Published on July 22, 2017

Bitcoin: The Decentralized Currency - Or Is It?

I'm pretty sure, you may have heard about Bitcoin. It is a decentralized currency, which means that it is not controlled by a central bank: imagine US dollars without the control of the Federal Reserve Bank.
Theoretically, with Bitcoin, you could send a payment to someone on the other side of the world very quickly using the Bitcoin software. All Bitcoin transactions are immutable; this means that no-one could stop or reverse a transaction.

The Market

Bitcoin's marketcap is less than USD 100 billion; if we compare that to the overall money circulation of the world, the Bitcoin market is relatively small.
Source: https://howmuch.net/articles/worlds-money-in-perspective
However, the Bitcoin market is experiencing rapid growth. A few years ago, you could buy a Bitcoin for a few dollars. Today, its worth is more than USD 2,500 and still increasing.

How Bitcoin works

It is not easy to explain how Bitcoin works without going into detail about its cryptography and distributed computing technologies; however, let's try to understand it by comparing with fiat currencies (like USD).


With fiat currencies, governments, banks and payment providers (such as Visa) are participants in the network. With Bitcoin, anyone in the world can participate in the network just by downloading a software.

● **Records shown**:
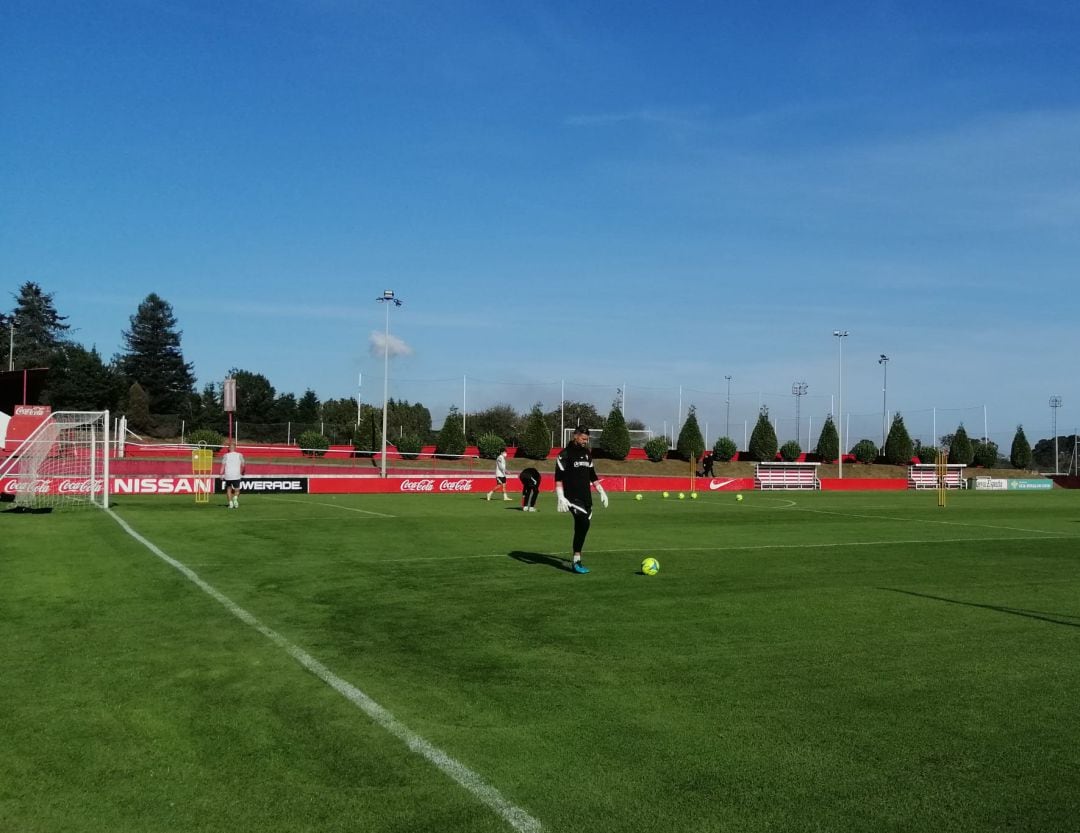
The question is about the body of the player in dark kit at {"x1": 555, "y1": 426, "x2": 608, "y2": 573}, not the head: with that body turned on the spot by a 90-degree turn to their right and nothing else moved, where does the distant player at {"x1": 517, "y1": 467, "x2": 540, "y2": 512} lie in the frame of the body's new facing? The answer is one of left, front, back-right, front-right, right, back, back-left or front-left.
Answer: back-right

* * *

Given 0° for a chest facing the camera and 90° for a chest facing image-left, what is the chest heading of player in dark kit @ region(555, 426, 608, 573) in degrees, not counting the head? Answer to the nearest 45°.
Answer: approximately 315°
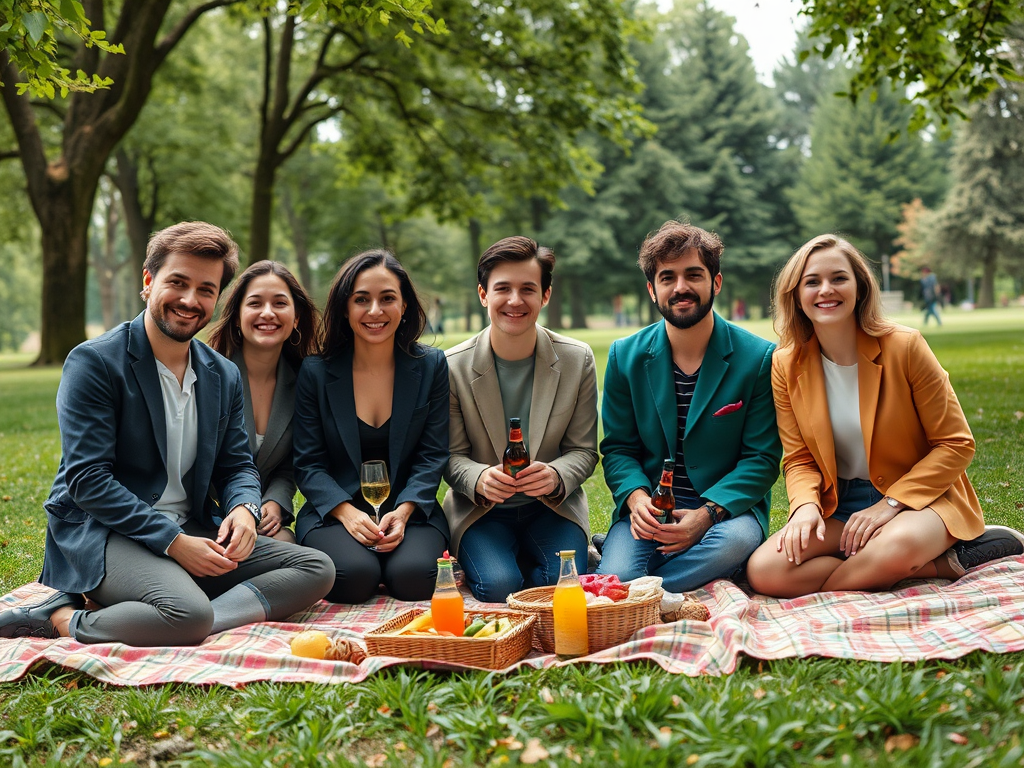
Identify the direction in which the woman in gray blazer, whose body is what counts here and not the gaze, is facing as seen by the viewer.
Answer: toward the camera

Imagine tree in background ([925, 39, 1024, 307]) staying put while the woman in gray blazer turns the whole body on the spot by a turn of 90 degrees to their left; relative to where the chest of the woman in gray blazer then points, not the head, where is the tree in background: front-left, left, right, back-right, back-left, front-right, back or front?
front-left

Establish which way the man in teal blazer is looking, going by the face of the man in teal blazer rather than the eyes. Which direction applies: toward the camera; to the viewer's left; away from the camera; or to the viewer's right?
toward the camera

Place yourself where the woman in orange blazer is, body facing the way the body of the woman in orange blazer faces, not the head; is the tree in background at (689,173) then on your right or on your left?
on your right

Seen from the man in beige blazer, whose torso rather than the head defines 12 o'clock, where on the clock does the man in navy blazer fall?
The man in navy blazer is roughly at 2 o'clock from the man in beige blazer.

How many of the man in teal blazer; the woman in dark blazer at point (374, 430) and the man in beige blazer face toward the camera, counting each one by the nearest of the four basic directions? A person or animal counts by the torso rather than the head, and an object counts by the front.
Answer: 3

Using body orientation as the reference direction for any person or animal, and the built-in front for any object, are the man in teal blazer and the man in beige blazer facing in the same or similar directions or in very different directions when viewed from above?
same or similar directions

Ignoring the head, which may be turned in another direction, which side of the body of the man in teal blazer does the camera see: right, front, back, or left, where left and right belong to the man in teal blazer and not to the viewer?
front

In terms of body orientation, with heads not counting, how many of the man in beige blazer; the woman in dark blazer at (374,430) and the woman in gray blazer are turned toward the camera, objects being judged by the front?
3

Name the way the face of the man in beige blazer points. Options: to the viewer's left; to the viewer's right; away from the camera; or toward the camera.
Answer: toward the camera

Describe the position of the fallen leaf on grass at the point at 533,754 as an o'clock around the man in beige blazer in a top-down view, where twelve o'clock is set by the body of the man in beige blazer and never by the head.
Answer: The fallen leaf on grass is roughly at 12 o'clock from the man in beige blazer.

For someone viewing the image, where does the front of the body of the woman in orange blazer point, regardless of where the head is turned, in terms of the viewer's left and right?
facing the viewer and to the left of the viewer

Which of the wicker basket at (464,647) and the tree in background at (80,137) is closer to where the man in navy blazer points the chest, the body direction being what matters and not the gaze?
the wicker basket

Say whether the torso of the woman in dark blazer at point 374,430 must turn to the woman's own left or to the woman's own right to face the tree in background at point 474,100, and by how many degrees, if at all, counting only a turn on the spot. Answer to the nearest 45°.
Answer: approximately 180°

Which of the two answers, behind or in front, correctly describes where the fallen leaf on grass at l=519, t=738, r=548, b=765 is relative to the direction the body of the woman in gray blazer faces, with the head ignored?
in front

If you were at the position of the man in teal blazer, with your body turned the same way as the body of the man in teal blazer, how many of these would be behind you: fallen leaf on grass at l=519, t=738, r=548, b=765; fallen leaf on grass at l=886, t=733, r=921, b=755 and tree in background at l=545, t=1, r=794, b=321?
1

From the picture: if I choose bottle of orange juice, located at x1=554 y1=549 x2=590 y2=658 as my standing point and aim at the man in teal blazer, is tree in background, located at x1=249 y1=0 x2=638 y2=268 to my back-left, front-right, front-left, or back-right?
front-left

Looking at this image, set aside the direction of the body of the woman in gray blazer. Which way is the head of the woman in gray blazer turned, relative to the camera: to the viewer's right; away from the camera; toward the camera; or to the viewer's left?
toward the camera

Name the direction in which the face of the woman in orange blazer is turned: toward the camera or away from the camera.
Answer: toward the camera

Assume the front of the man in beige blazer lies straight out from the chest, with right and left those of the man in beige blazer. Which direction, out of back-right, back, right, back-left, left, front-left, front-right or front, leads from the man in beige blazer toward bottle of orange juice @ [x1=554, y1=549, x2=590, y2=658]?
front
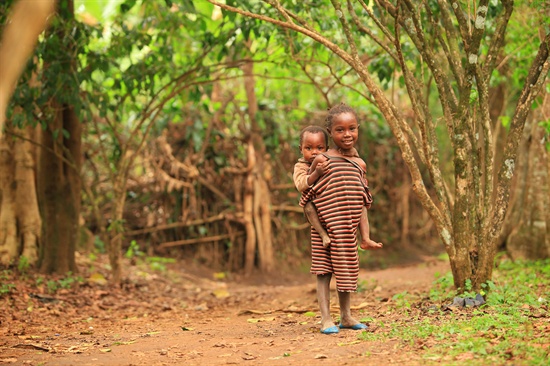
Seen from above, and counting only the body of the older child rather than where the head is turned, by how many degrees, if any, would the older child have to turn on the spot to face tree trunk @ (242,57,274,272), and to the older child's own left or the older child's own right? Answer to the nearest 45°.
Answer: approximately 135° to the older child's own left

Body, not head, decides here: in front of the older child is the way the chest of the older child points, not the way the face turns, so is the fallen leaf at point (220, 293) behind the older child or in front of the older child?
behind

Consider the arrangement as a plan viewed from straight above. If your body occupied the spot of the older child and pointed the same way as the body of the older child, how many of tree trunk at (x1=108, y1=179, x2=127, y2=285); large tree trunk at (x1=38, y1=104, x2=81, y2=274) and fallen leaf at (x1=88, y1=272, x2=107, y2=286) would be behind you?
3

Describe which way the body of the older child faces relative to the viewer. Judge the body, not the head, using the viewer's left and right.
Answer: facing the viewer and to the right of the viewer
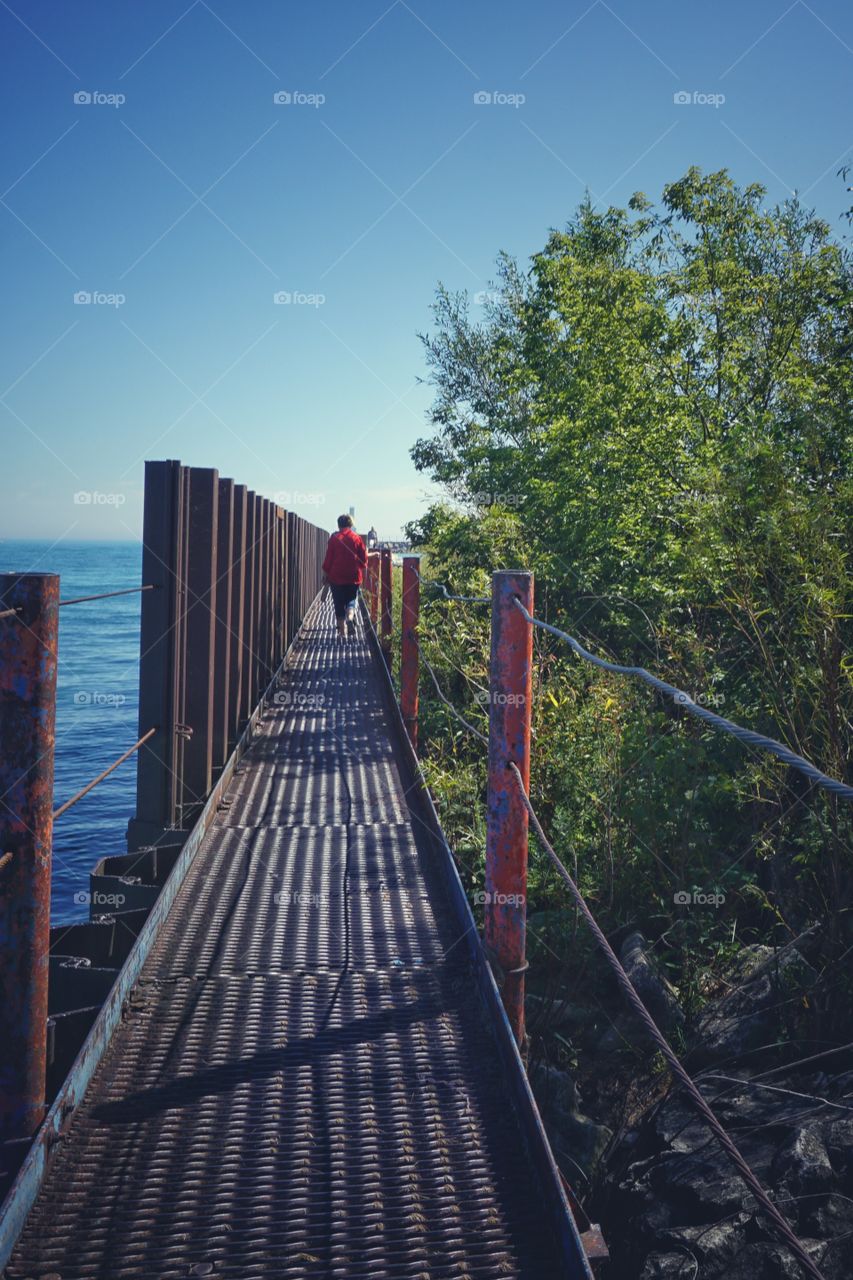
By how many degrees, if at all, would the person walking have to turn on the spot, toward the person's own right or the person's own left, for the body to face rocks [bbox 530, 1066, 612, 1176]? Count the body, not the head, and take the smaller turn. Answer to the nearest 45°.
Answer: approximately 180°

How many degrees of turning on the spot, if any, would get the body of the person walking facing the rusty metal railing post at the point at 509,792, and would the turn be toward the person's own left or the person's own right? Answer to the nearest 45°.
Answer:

● **Brief**: Return the Bitcoin article above in full, word for word.

● **Output of the exercise**:
Published on July 22, 2017

Bitcoin: The Decentralized Currency - Or Is It?

I'm pretty sure, you may have heard about Bitcoin. It is a decentralized currency, which means that it is not controlled by a central bank: imagine US dollars without the control of the Federal Reserve Bank.
Theoretically, with Bitcoin, you could send a payment to someone on the other side of the world very quickly using the Bitcoin software. All Bitcoin transactions are immutable; this means that no-one could stop or reverse a transaction.

The Market

Bitcoin's marketcap is less than USD 100 billion; if we compare that to the overall money circulation of the world, the Bitcoin market is relatively small.
Source: https://howmuch.net/articles/worlds-money-in-perspective
However, the Bitcoin market is experiencing rapid growth. A few years ago, you could buy a Bitcoin for a few dollars. Today, its worth is more than USD 2,500 and still increasing.

How Bitcoin works

It is not easy to explain how Bitcoin works without going into detail about its cryptography and distributed computing technologies; however, let's try to understand it by comparing with fiat currencies (like USD).


With fiat currencies, governments, banks and payment providers (such as Visa) are participants in the network. With Bitcoin, anyone in the world can participate in the network just by downloading a software.